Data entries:

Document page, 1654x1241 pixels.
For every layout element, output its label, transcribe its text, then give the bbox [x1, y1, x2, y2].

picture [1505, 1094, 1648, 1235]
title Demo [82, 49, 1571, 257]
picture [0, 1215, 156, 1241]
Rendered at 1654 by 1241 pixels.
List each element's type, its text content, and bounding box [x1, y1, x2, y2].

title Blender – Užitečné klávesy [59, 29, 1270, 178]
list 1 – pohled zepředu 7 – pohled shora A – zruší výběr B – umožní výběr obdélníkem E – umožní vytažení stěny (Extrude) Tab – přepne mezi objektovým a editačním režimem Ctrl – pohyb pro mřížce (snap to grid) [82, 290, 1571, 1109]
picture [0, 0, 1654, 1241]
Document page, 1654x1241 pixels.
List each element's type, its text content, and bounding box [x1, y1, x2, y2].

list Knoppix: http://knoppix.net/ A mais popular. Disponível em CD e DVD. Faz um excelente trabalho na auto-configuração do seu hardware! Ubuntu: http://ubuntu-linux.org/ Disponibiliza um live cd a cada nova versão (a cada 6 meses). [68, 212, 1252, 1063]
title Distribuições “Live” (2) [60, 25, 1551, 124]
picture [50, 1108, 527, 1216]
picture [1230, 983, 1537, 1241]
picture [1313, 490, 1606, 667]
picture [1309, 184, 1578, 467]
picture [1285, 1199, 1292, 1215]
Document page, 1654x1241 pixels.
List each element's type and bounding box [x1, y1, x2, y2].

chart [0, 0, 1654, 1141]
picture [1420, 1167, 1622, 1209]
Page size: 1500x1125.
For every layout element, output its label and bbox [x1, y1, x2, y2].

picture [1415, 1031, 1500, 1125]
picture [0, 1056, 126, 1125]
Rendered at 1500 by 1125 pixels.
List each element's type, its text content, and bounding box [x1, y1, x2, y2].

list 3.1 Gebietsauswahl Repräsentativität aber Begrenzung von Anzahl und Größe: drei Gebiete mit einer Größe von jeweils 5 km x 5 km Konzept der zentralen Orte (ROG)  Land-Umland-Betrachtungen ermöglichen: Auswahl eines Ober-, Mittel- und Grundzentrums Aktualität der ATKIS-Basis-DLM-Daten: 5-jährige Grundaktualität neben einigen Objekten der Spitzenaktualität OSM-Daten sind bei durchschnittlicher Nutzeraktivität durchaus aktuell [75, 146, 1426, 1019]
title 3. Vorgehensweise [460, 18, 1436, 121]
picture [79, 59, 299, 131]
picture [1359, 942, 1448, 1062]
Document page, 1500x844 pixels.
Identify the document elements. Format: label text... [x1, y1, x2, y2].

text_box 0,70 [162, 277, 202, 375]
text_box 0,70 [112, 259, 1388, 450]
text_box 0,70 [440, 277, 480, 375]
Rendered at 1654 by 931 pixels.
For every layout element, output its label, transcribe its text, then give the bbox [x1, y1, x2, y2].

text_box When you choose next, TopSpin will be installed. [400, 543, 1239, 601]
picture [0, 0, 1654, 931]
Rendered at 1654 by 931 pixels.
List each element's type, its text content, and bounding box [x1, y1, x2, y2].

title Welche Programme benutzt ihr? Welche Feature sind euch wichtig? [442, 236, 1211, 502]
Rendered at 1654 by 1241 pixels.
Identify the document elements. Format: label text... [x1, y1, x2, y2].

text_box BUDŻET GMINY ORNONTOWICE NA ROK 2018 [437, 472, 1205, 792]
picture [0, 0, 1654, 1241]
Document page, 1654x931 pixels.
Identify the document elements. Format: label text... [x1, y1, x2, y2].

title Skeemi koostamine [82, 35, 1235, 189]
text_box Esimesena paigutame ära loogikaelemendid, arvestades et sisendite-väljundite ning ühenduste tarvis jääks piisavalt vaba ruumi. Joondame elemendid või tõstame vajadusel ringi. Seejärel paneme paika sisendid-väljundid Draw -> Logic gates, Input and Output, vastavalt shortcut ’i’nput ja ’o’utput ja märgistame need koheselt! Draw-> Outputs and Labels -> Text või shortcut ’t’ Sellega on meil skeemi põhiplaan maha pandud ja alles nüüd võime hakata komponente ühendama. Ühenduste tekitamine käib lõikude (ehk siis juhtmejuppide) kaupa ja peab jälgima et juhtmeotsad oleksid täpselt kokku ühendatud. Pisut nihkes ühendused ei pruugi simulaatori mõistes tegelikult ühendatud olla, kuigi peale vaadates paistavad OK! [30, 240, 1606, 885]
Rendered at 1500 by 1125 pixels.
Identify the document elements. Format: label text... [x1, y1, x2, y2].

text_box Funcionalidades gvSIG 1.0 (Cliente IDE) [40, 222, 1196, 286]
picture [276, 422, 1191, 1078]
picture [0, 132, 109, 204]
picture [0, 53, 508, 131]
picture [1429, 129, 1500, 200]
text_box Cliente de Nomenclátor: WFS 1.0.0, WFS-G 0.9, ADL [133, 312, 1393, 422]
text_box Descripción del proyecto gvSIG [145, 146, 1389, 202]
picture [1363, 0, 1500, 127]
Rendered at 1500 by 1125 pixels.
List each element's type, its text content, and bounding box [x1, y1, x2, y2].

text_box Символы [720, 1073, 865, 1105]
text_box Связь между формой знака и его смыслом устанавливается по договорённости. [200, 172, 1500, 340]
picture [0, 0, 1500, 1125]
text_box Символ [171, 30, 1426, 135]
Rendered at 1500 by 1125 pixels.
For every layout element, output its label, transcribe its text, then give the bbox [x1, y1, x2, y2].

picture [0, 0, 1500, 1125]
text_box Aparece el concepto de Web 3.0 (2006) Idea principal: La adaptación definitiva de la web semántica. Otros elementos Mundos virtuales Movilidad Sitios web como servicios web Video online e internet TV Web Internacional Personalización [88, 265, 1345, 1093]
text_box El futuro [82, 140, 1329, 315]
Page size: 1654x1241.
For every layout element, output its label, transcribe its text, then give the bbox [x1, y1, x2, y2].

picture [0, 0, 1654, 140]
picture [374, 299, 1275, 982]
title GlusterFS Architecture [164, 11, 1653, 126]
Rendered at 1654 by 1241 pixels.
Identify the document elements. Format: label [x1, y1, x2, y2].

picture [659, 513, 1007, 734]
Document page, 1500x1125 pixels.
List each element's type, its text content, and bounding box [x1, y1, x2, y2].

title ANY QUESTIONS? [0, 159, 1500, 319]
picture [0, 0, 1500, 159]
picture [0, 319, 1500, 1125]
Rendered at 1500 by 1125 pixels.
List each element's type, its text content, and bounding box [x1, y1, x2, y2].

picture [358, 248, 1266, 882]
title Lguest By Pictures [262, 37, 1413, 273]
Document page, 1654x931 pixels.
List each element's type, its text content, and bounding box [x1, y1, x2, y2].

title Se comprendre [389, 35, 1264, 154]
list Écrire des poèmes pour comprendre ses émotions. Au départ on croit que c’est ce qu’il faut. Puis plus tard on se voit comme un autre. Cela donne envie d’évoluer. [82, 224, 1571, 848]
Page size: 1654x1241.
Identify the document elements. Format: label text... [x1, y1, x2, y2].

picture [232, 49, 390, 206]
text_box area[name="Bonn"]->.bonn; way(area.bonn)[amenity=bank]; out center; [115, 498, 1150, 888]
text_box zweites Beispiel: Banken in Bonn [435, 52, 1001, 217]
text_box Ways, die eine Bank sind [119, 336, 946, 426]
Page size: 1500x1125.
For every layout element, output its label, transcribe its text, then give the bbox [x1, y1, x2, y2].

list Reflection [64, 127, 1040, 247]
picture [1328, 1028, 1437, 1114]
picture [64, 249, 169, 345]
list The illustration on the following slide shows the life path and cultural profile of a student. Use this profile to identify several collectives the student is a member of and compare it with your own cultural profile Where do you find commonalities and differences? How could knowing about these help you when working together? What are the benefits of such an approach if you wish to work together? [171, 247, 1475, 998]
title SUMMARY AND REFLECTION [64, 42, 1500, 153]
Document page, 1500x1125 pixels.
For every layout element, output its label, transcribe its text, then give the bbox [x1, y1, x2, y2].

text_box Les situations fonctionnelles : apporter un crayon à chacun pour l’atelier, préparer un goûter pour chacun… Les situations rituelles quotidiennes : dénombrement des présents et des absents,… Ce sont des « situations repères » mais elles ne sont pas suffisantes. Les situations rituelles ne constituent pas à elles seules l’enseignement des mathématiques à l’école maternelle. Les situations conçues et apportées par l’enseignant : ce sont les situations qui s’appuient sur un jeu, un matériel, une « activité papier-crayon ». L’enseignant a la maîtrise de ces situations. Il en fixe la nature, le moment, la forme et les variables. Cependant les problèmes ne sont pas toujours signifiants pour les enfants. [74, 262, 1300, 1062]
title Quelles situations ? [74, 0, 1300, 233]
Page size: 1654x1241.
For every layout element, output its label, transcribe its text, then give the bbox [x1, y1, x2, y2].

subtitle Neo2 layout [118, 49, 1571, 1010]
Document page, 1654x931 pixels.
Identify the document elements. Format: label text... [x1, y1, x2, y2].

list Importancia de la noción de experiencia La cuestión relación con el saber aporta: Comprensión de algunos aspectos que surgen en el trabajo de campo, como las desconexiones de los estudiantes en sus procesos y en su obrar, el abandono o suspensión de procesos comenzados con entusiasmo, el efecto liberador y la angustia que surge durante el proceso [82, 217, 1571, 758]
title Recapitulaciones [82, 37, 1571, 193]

## Your objective:
Print the rows from the very first line through the line containing "picture [0, 1215, 156, 1241]", including that line, without changing anything.

## Answer in full:
Document page, 1654x1241 pixels.
For every layout element, output its label, transcribe its text, then give the bbox [x1, y1, x2, y2].

picture [1505, 1094, 1648, 1235]
title Demo [82, 49, 1571, 257]
picture [0, 1215, 156, 1241]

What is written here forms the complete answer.